Saturday, February 20, 2010

Minority Report

As a middle class, white, Christian, heterosexual male living in America, I live a life of incredible privilege. There are few scenarios in which my culture is not the dominant culture being expressed. However, because of my small singing career, I get the opportunity to be a “minority” a few times a month when I sing Shabbat services at Park Synagogue.

This morning, the rabbi’s sermon was “Why Jews do not build Cathedrals.” He proceeded to accurately describe that the architecture of the middle ages reflected a Christian theology of honoring the omnipotence and other worldliness of God. When a human enters a great Cathedral, they are in many ways reduced to ants in the midst of an all-powerful God. He indicated that in building the Temple, the Jewish people had once held a similar theology. However, now they believed in a much more personal God who can be negotiated with. Furthermore, rather than Holy being an “otherworldly” concept, Jews sing the Kadosh (Holy) when they are gathered together in fellowship and when remembering the lives of their ancestors to whom they are still connected.
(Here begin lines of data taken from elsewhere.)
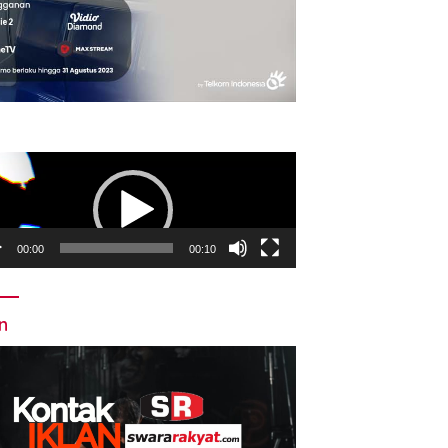
utar
o
00:00
00:10
an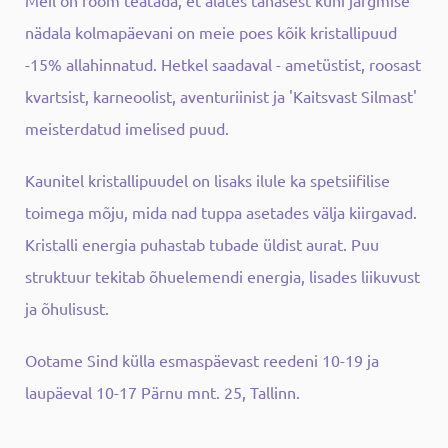
nädala kolmapäevani on meie poes kõik kristallipuud
-15% allahinnatud. Hetkel saadaval - ametüstist, roosast
kvartsist, karneoolist, aventuriinist ja 'Kaitsvast Silmast'
meisterdatud imelised puud.
Kaunitel kristallipuudel on lisaks ilule ka spetsiifilise
toimega mõju, mida nad tuppa asetades välja kiirgavad.
Kristalli energia puhastab tubade üldist aurat. Puu
struktuur tekitab õhuelemendi energia, lisades liikuvust
ja õhulisust.
Ootame Sind külla esmaspäevast reedeni 10-19 ja
laupäeval 10-17 Pärnu mnt. 25, Tallinn.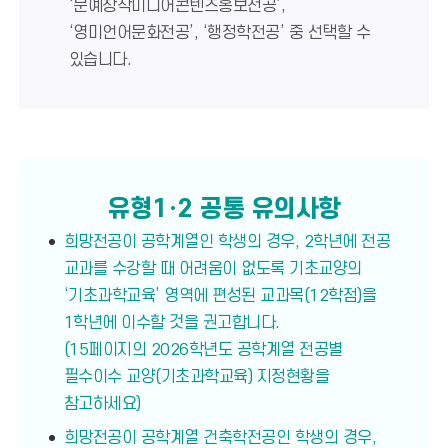
‘문예창작미디어콘텐츠홍보전공’,
‘영미언어문화전공’, ‘행정학전공’ 중 선택할 수
있습니다.
유형1･2 공통 유의사항
희망전공이 공학계열인 학생의 경우, 2학년에 전공
교과를 수강할 때 어려움이 없도록 기초교양의
‘기초과학교육’ 영역에 편성된 교과목(12학점)을
1학년에 이수할 것을 권고합니다.
(15페이지의 2026학년도 공학계열 전공별
필수이수 교양(기초과학교육) 지정현황을
참고하세요)
희망전공이 공학계열 건축학전공인 학생의 경우,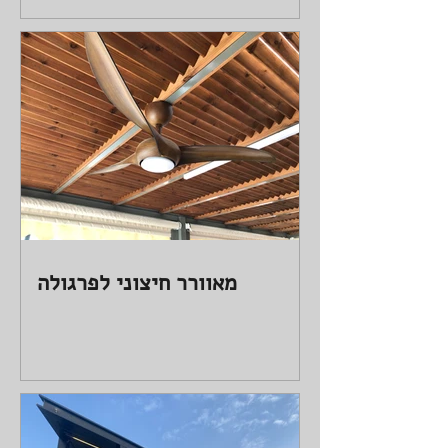
מאוורר חיצוני לפרגולה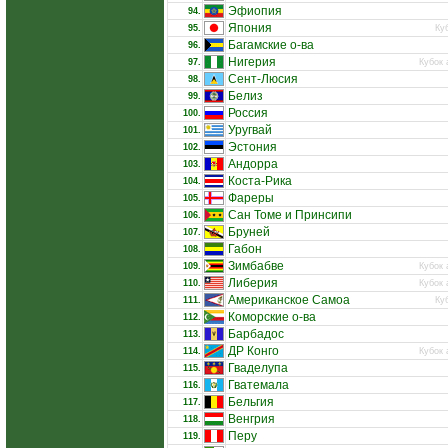
Эфиопия
94.
Япония
95.
Ку
Багамские о-ва
96.
Нигерия
97.
Кубок 
Сент-Люсия
98.
Белиз
99.
Россия
100.
Уругвай
101.
Эстония
102.
Андорра
103.
Коста-Рика
104.
Фареры
105.
Сан Томе и Принсипи
106.
Бруней
107.
Габон
108.
Зимбабве
109.
Кубок 
Либерия
110.
Кубок 
Американское Самоа
111.
Ку
Коморские о-ва
112.
Барбадос
113.
ДР Конго
114.
Кубок 
Гваделупа
115.
Гватемала
116.
Бельгия
117.
Венгрия
118.
Перу
119.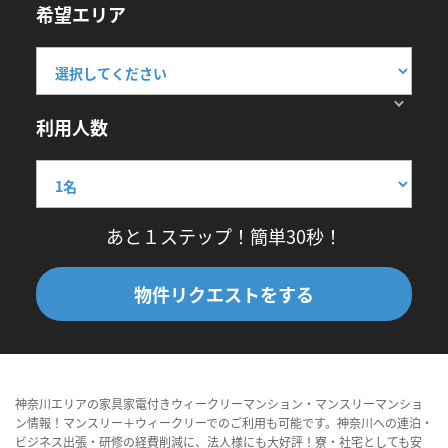
希望エリア
利用人数
あと１ステップ！簡単30秒！
物件リクエストをする
神奈川エリアの家具家電付きウィークリーマンション・マンスリーマンショ
ン情報！マンスリー＋ウィークリーでのご利用も可能です。神奈川への連泊・
ビジネス出張・研修の経費削減に、法人様にも大好評！寮・社宅としても安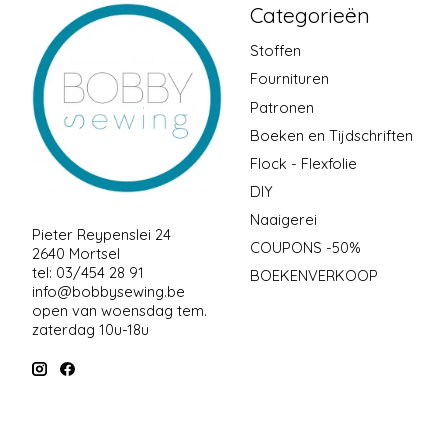
Categorieën
Stoffen
Fournituren
Patronen
Boeken en Tijdschriften
Flock - Flexfolie
DIY
Naaigerei
Pieter Reypenslei 24
COUPONS -50%
2640 Mortsel
tel: 03/454 28 91
BOEKENVERKOOP
info@bobbysewing.be
open van woensdag tem.
zaterdag 10u-18u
After the service, I overheard the cantor remarking about how different the Jewish and Christian ideas of God were. While the rabbi had made it clear he was talking about Middle Age Christian theology, the canter had automatically transferred this onto the belief system of modern Christians. Whether this is appropriate is deserves its own post, but I’d rather focus on the curious experience of hearing someone from another faith tradition make assumptions about my theology based on sermons talking in general about some distant Christian ancestors. I wanted to protest to say- that really doesn’t represent my faith. Please don’t make assumptions about me and my theology by simply listening to someone describe it from the outside.

As I reflected further, I wished that every Christian, or at least every pastor, could experience that at least once. As we enter the Lenten season, we come to a time when our liturgy and scripture readings tell of increasing conflict between Jesus and (depending on the passage used) the scribes, Pharisees, or just “the Jews.” We contrast Jesus’ loving character with people who are said to be incredibly legalistic and who have lost sight of their God. This builds to Holy Week in which, all too often, a major dramatic point is when the congregation shouts “Crucify him, crucify him”- supposedly imitating the crowd of Jews who gathered to hear Jesus’ fate.
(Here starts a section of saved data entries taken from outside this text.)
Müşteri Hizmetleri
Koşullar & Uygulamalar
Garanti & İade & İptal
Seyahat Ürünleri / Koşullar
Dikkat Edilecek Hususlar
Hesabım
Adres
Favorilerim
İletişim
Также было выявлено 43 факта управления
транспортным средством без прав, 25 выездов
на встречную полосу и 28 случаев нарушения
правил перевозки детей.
So having heard all this, what do those who hear our sermons, scripture readings and liturgies think when they come face to face with contemporary Jews? Do they hear our careful distinctions between Jewish leadership and the Jewish people? Do they recognize that the reactions recorded in scripture may not reflect the attitudes of the majority of Jews at the time of Jesus? Do they realize that contemporary Jewish theology may be very different than the theology that was recorded in the New Testament two millennia before? I’m afraid too few, pastors and congregants alike, make these crucial distinctions. As we go through this Lenten season, may we all take time in our prayer and study to consider how we might approach these texts without projecting judgment on our Jewish brothers and sisters.